More than two years after Asia Pulp and Paper (APP) and its suppliers were served notices for causing the haze episode of 2015, there has been no action against the company or its suppliers. And it doesn’t look likely that there will be any closure.

Not like APP is complaining anyway, despite having its tissue products like Paseo being taken off the shelves for two years now.

In September 2015, at the height of the worst haze episode to plague Singapore, the National Environment Agency (NEA) served APP a legal notice under Section 10 of the Act requesting information on four of its suppliers, as fires had been detected on their lands.

The four APP suppliers – Bumi Andalas Permai, Bumi Mekar Hijau, Sebangun Bumi Andalas Woods Industries and Rimba Hutani Mas – were among the six. The other two were Bumi Sriwijaya Sentosa and Wachyuni Mandira, whose cases have since been closed.
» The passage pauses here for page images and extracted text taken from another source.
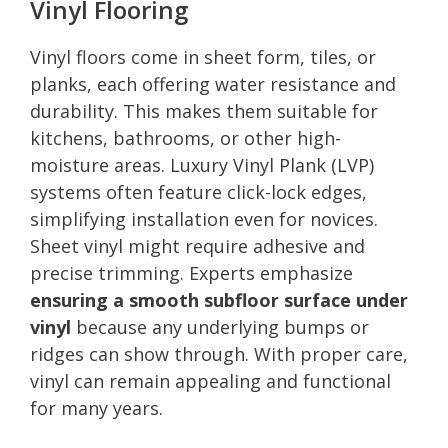
Vinyl Flooring
Vinyl floors come in sheet form, tiles, or
planks, each offering water resistance and
durability. This makes them suitable for
kitchens, bathrooms, or other high-
moisture areas. Luxury Vinyl Plank (LVP)
systems often feature click-lock edges,
simplifying installation even for novices.
Sheet vinyl might require adhesive and
precise trimming. Experts emphasize
ensuring a smooth subfloor surface under
vinyl
because any underlying bumps or
ridges can show through. With proper care,
vinyl can remain appealing and functional
for many years.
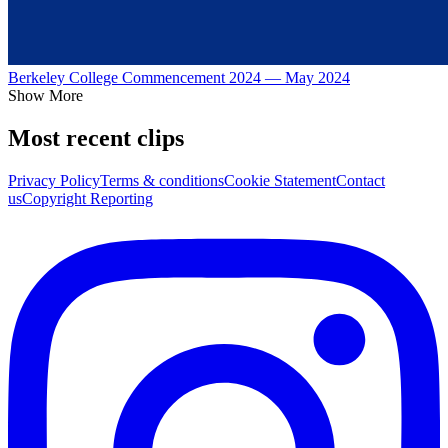
Berkeley College Commencement 2024 — May 2024
Show More
Most recent clips
Privacy Policy
Terms & conditions
Cookie Statement
Contact
us
Copyright Reporting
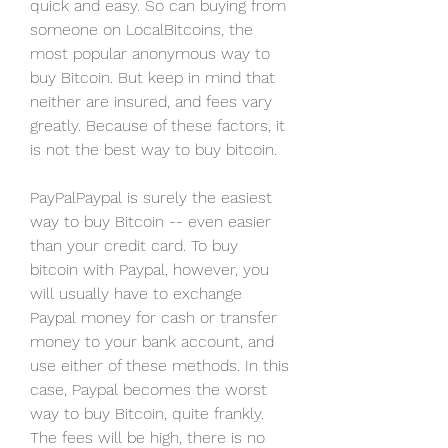
quick and easy. So can buying from 
someone on LocalBitcoins, the 
most popular anonymous way to 
buy Bitcoin. But keep in mind that 
neither are insured, and fees vary 
greatly. Because of these factors, it 
is not the best way to buy bitcoin.
PayPalPaypal is surely the easiest 
way to buy Bitcoin -- even easier 
than your credit card. To buy 
bitcoin with Paypal, however, you 
will usually have to exchange 
Paypal money for cash or transfer 
money to your bank account, and 
use either of these methods. In this 
case, Paypal becomes the worst 
way to buy Bitcoin, quite frankly. 
The fees will be high, there is no 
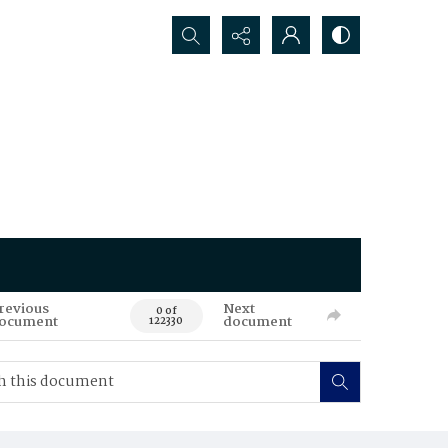
Search...
revious
Next
0 of
ocument
document
122330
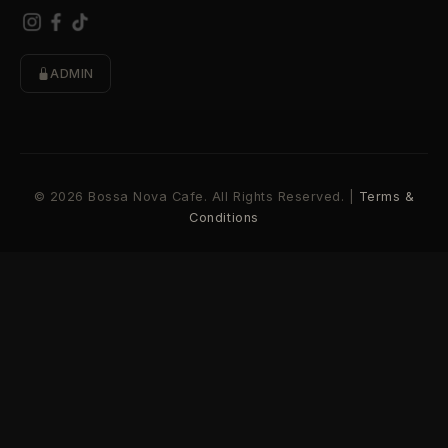
ADMIN
© 2026 Bossa Nova Cafe. All Rights Reserved. |
Terms &
Conditions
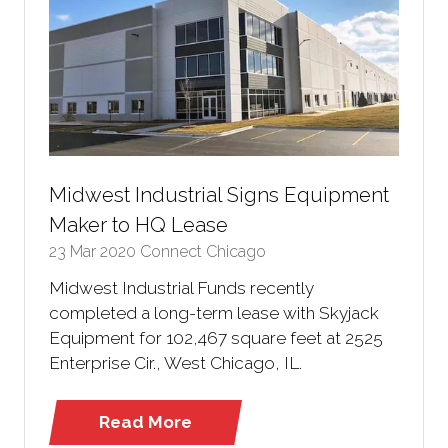
Midwest Industrial Signs Equipment
Maker to HQ Lease
23 Mar 2020
Connect Chicago
Midwest Industrial Funds recently
completed a long-term lease with Skyjack
Equipment for 102,467 square feet at 2525
Enterprise Cir., West Chicago, IL.
Read More
(opens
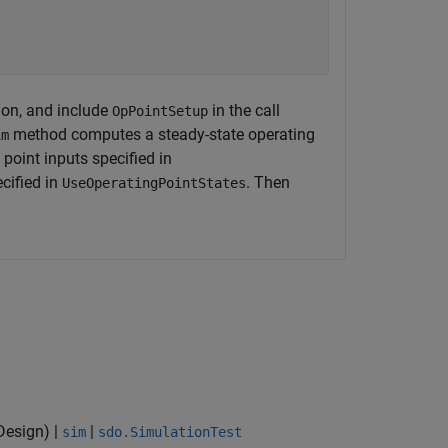
ion, and include
in the call
OpPointSetup
method computes a steady-state operating
im
 point inputs specified in
ecified in
. Then
UseOperatingPointStates
Design)
|
|
sim
sdo.SimulationTest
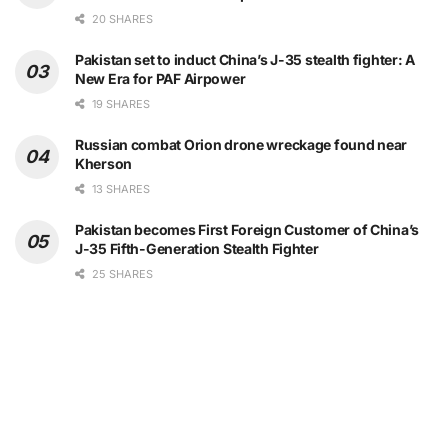
20 SHARES
Pakistan set to induct China’s J-35 stealth fighter: A
New Era for PAF Airpower
19 SHARES
Russian combat Orion drone wreckage found near
Kherson
13 SHARES
Pakistan becomes First Foreign Customer of China’s
J-35 Fifth-Generation Stealth Fighter
25 SHARES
In 2014, Singapore enacted the Transboundary Haze Pollution Act, which came into force on Sept 25, 2014. Essentially, the Act makes it an offence for any entity to engage in conduct, or to condone conduct, causing or contributing to haze pollution in Singapore. Apart from criminal liability, the Act also creates statutory duties and civil liabilities.

In March this year, the NEA said that APP had been opaque with its information, which probably meant that taking any action would not be possible without the necessary information requested from the company.

It is also highly possible that APP is probably being advised not be submit information to the Singapore authorities. This can be concluded through Indonesia’s response when the THPA was enacted, when Indonesia’s Environment and Forestry Minister Nurbaya Bakar said that Singapore should not step further to enter Indonesia’s legal domain on the issue of forest fires because the two countries did not have an agreement in the matter.

She added that “the protocol on forest fires in the Transboundary Haze Pollution Act (THPA) is a multilateral agreement, so there was never a bilateral agreement between Indonesia and Singapore. Previously, Singapore’s Environment Minister always gives an assessment on policies in Indonesia, for instance, on peatland, it should be like this and like that. That to me, is not an attitude that showed mutual respect.” To Indonesia, it is a matter of sovereignty and it is unlikely to allow a foreign government to take action against a domestic company. This is akin to committing political suicide.

In speaking in Parliament in August 2014, Dr Vivian Balakrishnan, then-Minister for the Environment and Water Resources said the Act “is not intended to replace the laws and enforcement actions of other countries, but it is to complement the efforts of other countries to hold companies to account”.

He further added that “we, in Singapore, cannot simply wait and wishfully hope that the problem will be resolved on its own. The Singapore Government would want to send a strong signal that we will not tolerate the actions of errant companies that harm our environment and put at risk the health of our citizens”.

And while the to-ing and fro-ing takes place between NEA, APP and whoever else is in between the investigations, one thing has been made clear.

The THPA, in its current form does appear rather toothless as it has not been able to bring about closure to a two-year long investigation.

On APP’s part, its products are still off the shelves. However, its distributor in Singapore – Universal Sovereign – is currently distributing PurrSoft, yet another tissue brand.